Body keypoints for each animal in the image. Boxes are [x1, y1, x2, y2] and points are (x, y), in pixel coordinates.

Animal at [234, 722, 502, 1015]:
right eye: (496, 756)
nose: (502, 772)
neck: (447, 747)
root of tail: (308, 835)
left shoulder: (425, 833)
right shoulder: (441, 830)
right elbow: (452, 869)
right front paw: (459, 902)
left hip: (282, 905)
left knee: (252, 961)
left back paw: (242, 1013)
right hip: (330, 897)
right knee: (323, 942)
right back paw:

--

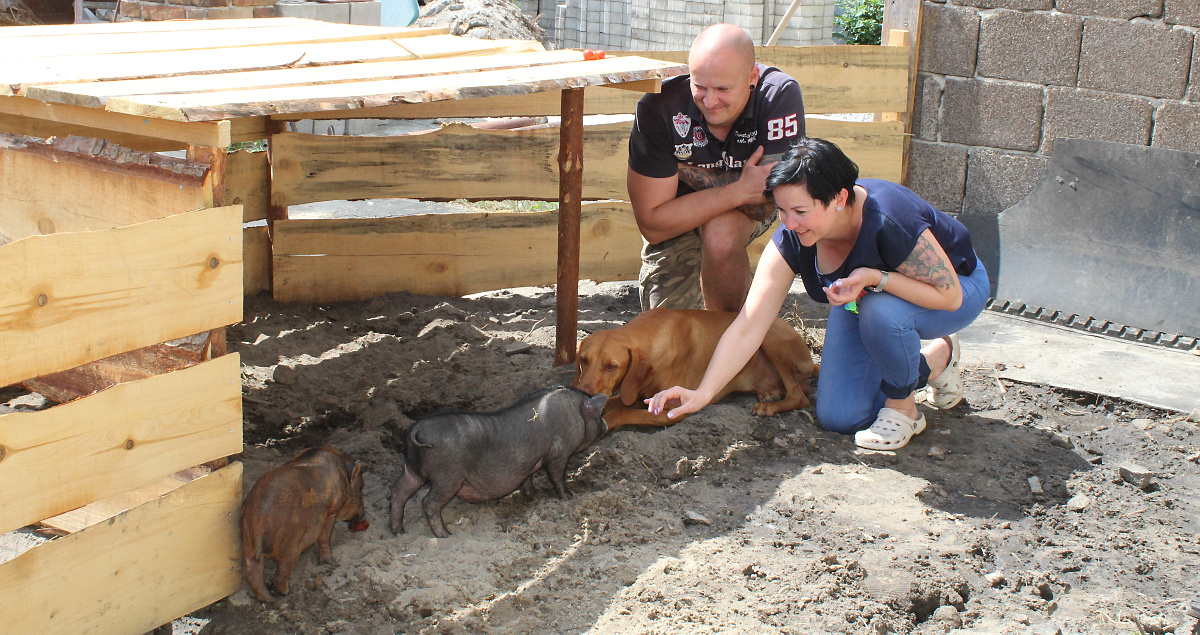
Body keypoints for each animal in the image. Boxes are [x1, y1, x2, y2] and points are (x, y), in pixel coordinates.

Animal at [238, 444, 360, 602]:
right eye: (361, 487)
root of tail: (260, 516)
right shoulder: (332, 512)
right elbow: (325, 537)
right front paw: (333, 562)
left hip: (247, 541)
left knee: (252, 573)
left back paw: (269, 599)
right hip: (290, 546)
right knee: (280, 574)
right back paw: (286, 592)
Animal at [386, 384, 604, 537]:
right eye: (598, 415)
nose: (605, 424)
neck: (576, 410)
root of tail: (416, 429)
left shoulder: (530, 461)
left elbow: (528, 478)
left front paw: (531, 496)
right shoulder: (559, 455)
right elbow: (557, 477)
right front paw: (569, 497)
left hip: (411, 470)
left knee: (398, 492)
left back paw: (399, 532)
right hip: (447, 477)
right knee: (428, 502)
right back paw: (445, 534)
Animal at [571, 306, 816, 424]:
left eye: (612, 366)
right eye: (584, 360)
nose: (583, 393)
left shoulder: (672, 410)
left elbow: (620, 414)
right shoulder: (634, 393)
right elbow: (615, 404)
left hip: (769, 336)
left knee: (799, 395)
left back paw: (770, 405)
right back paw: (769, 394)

--

What you should do
The expected answer is an exact copy of the lines above, beginning at the line with "right front paw: (569, 497)" and ending at the line with "right eye: (584, 360)", with both ends in.

Answer section
right front paw: (569, 497)
left hip: (411, 470)
left knee: (398, 492)
left back paw: (399, 532)
right hip: (447, 477)
right knee: (428, 502)
right back paw: (445, 534)
Animal at [571, 306, 816, 424]:
left eye: (612, 366)
right eye: (584, 360)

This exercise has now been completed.